● YOUR GOAL
Please retype the data that follows, starting at the line containing "The positioning aids" and stopping after the last line.

START DATA SHOWN

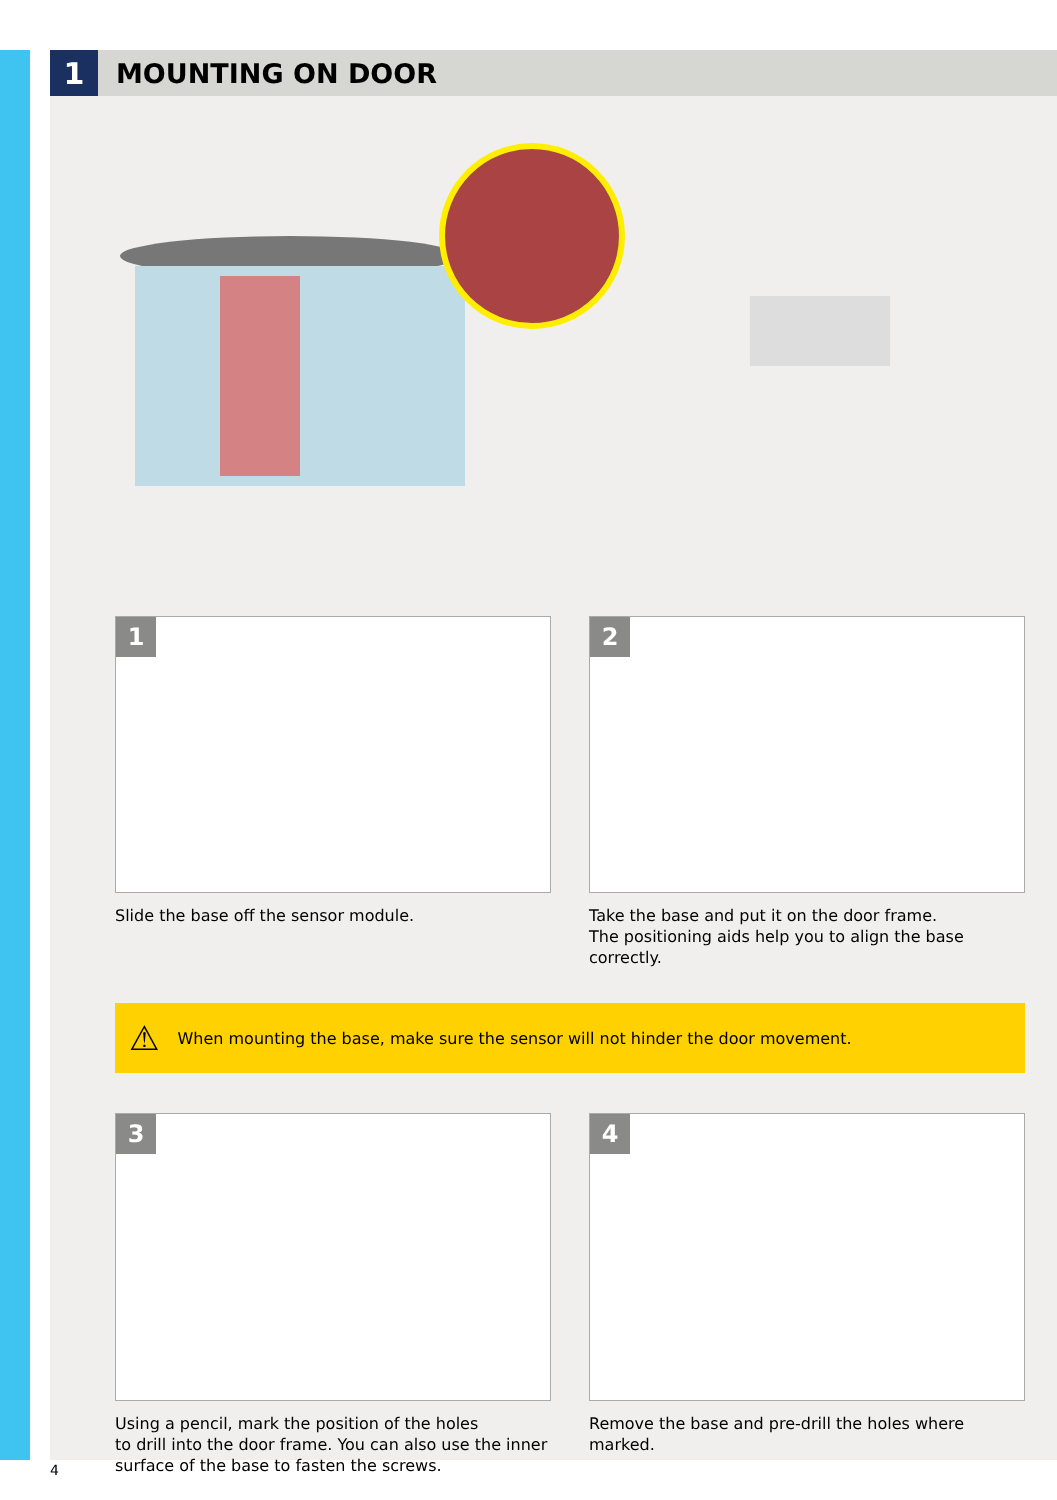1
MOUNTING ON DOOR
1
Slide the base off the sensor module.
2
Take the base and put it on the door frame.
The positioning aids help you to align the base correctly.
⚠ When mounting the base, make sure the sensor will not hinder the door movement.
3
Using a pencil, mark the position of the holes
to drill into the door frame. You can also use the inner
surface of the base to fasten the screws.
4
Remove the base and pre-drill the holes where marked.
4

END DATA SHOWN

● WRITTEN RESPONSE
The positioning aids help you to align the base correctly.
⚠ When mounting the base, make sure the sensor will not hinder the door movement.
3
Using a pencil, mark the position of the holes
to drill into the door frame. You can also use the inner
surface of the base to fasten the screws.
4
Remove the base and pre-drill the holes where marked.
4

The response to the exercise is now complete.